--- Task material ---
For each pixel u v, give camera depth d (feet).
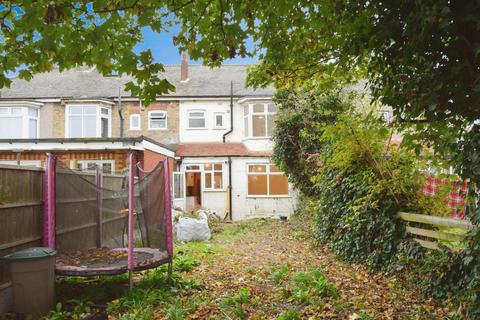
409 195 25.00
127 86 16.11
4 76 15.75
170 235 23.62
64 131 74.84
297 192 68.03
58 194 23.80
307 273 23.90
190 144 77.51
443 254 18.94
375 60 14.06
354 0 13.55
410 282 21.36
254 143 76.13
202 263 30.25
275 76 22.79
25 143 55.67
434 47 10.94
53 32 14.03
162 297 20.08
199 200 79.05
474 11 10.02
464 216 19.20
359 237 27.71
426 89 11.68
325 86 24.00
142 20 15.25
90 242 28.55
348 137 26.37
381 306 18.21
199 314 17.72
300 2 16.62
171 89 16.34
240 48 16.79
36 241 22.12
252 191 75.82
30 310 17.75
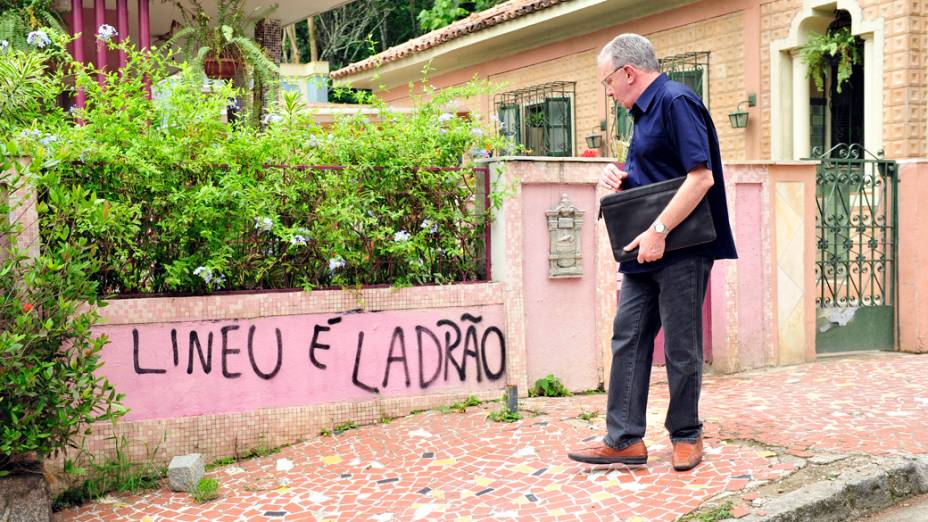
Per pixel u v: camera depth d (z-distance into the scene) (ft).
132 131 16.85
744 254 23.29
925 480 13.92
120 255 16.37
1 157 13.21
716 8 39.06
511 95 52.44
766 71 36.96
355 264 18.38
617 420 14.29
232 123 18.21
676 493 13.12
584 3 42.52
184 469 15.20
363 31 99.25
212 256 16.88
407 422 18.11
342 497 14.39
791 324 24.02
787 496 12.63
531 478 14.42
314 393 17.81
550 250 20.24
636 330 14.19
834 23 35.81
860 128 35.70
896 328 26.37
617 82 13.99
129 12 41.11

--- Problem statement ---
I would like you to retype exactly the lines running from the one containing "199 200 79.05" to the last line of the entries, both included, leaving all pictures out.

--- Answer section ---
199 200 79.05
474 11 10.02
464 216 19.20
359 237 27.71
426 89 11.68
325 86 24.00
142 20 15.25
90 242 28.55
348 137 26.37
381 306 18.21
199 314 17.72
300 2 16.62
171 89 16.34
240 48 16.79
36 241 22.12
252 191 75.82
30 310 17.75
Per pixel u v: camera depth d (z-distance into the scene) (ft).
132 131 16.85
744 254 23.29
925 480 13.92
120 255 16.37
1 157 13.21
716 8 39.06
511 95 52.44
766 71 36.96
355 264 18.38
617 420 14.29
232 123 18.21
676 493 13.12
584 3 42.52
184 469 15.20
363 31 99.25
212 256 16.88
407 422 18.11
342 497 14.39
791 324 24.02
787 496 12.63
531 478 14.42
314 393 17.81
550 250 20.24
636 330 14.19
834 23 35.81
860 128 35.70
896 328 26.37
617 82 13.99
129 12 41.11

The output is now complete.